● PAGE EXTRACT:
▶
# Configure GPG-Agent for different applications (cli/gui)

## norg

I use GPG 2.X with GPG-Agent and Pinentry. It's working fine, although there are still some annoying issues.

I use Thunderbird+Enigmail so i need to use pinentry-qt/gtk, because pinentry-curses won't popup when i want to decrypt a mail. I also use mcabber where i would like to use the built-in GPG Handling but i always get pinentry popup. It's working but first of all it's a cli application and i would prefer pinentry-curses there. The other thing is, everytime i change my status in mcabber or i had my 24h disconnect and i'm reconnecting i have to enter my passphrase again with pinentry. 

Gajim somehow can save the GPG as long as it's running without asking again after disconnects or status change.

Thunderbird also seems to open his own instance of gpg-agent, i tried checking "use gpg-agent' on and off but when i start thunderbird i can see a second gpg-agent under "ps".
◀
(Data entries)
▶
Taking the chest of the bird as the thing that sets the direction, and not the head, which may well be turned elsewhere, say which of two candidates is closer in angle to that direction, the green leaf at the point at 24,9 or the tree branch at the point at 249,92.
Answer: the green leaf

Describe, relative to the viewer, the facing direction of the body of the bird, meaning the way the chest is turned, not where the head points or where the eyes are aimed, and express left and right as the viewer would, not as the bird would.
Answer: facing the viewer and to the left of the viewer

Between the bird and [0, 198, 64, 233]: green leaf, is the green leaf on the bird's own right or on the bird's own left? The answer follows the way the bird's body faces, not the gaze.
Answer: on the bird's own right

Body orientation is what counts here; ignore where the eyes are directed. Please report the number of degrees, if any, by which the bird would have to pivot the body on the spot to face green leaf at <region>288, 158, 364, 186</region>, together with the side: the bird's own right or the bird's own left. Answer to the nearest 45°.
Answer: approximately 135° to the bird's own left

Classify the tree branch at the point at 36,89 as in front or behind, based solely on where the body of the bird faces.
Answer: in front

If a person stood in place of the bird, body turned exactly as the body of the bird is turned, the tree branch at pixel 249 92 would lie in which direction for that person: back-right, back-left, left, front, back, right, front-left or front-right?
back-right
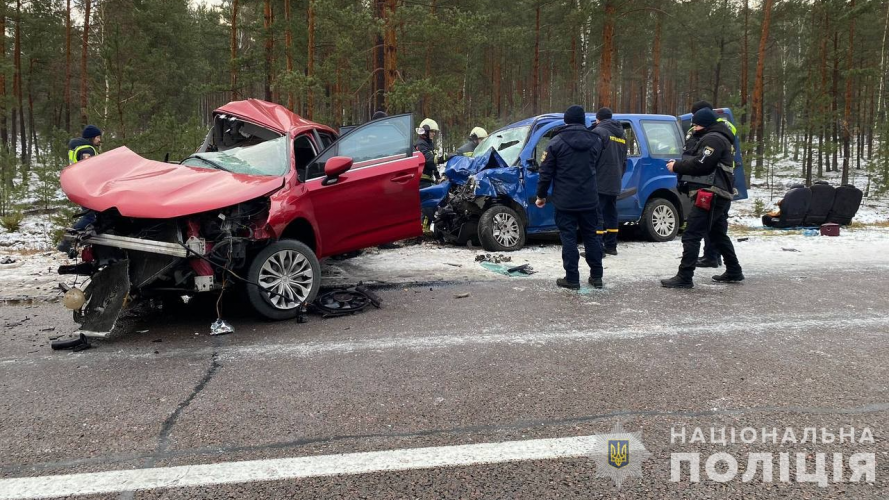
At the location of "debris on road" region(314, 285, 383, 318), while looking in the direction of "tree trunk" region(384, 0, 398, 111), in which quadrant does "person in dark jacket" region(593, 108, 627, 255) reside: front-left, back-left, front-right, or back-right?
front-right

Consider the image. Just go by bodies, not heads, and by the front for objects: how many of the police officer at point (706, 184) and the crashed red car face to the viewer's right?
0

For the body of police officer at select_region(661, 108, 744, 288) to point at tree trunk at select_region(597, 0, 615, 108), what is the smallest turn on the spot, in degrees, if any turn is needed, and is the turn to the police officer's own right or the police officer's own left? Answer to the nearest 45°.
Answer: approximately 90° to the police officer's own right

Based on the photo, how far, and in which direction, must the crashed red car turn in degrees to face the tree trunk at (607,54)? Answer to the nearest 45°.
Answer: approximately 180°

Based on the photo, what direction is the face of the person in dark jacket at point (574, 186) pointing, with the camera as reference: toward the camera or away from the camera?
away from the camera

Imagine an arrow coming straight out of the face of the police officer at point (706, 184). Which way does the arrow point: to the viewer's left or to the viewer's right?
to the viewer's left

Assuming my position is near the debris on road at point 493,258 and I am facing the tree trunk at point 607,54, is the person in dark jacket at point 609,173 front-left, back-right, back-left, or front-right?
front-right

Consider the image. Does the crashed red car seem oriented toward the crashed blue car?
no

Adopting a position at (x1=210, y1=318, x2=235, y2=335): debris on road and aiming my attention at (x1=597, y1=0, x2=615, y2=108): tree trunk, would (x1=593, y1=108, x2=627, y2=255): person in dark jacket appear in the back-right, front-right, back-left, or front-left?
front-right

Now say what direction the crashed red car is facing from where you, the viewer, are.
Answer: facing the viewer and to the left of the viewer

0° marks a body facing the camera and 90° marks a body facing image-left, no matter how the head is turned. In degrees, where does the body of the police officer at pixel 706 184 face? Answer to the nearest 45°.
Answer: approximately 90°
◀
▶
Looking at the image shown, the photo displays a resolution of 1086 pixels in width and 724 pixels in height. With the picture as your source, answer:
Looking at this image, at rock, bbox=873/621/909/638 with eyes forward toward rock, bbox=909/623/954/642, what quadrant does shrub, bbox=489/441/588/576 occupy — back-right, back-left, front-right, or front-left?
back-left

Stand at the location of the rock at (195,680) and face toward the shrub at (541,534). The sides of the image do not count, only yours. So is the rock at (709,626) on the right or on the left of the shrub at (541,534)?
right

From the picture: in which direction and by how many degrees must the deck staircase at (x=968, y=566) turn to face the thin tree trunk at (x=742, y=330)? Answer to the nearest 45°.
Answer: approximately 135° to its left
◀
▶
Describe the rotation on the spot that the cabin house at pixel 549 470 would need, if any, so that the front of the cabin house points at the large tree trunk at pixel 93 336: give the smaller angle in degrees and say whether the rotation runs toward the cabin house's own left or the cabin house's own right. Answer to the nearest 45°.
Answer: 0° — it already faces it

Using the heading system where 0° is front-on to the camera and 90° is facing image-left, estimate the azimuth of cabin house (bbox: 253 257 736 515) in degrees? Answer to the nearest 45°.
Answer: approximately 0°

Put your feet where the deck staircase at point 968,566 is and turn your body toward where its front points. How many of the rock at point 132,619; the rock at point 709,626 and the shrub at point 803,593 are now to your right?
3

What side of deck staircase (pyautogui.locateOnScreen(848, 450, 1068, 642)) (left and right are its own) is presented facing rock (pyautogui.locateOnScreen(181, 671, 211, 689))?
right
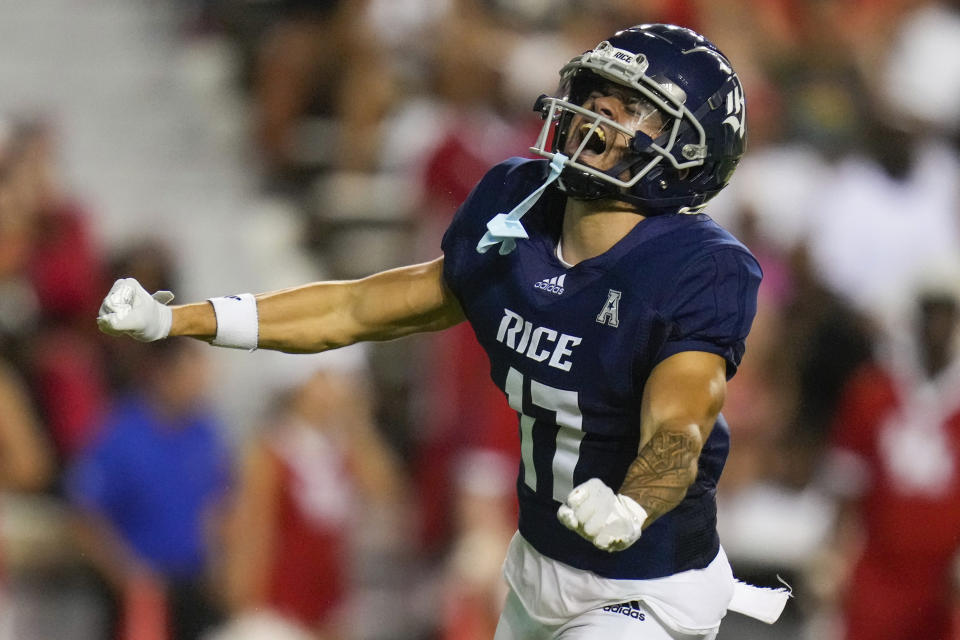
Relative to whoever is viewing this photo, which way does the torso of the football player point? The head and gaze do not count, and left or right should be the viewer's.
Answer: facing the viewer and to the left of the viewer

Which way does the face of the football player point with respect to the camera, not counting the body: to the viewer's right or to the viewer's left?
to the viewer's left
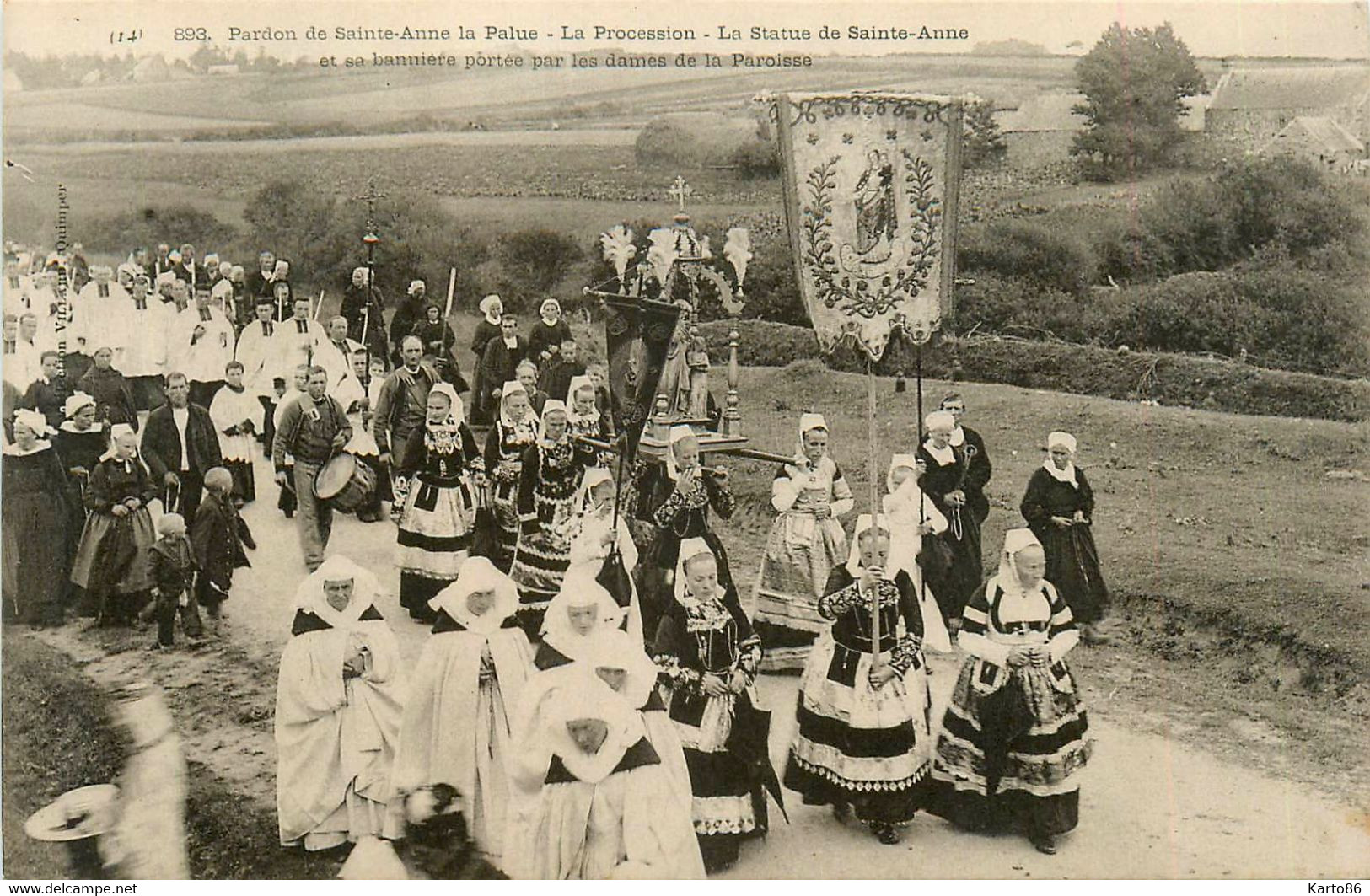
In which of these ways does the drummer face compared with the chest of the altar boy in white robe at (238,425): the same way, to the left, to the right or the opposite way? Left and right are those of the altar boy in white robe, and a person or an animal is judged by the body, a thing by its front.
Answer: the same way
◀
● EXERCISE AIM: Extend the post about configuring GPG-Agent and Pinentry for Thunderbird and mcabber, starting right after its final sentence.

● ANSWER:
edit: ok the gpg-agent behaviour in thunderbird with enigmail seems to be a bug:

http://www.amiryan.org/2009/04/22/bugfix-howto-turn-off-gpg-agent-usage-in-enigmail-thunderbird/

edit2: if i install gnupg-1.4.10 mcabber is working as expected, i can enter my passphrase and it's cached for mcabber. On a debian system i have seen that gnupg-1.* and gnupg-2.* are both installed. Maybe there should be a way for gentoo to have both versions installed.

So is there any way i can get rid of this? I want different gpg-agent settings for the applications or the possibilty to deactivate gpg-agent for some applications so i can use the gpg handling of the application itself.

----------

## norg

2012 and still the same issue :/

Is there no chance to get a seperated gnupg1 and gnupg2 unless i use my own overlay/ebuilds?

or does anyone know a workaround with mcabber and gnupg2 to prevent this?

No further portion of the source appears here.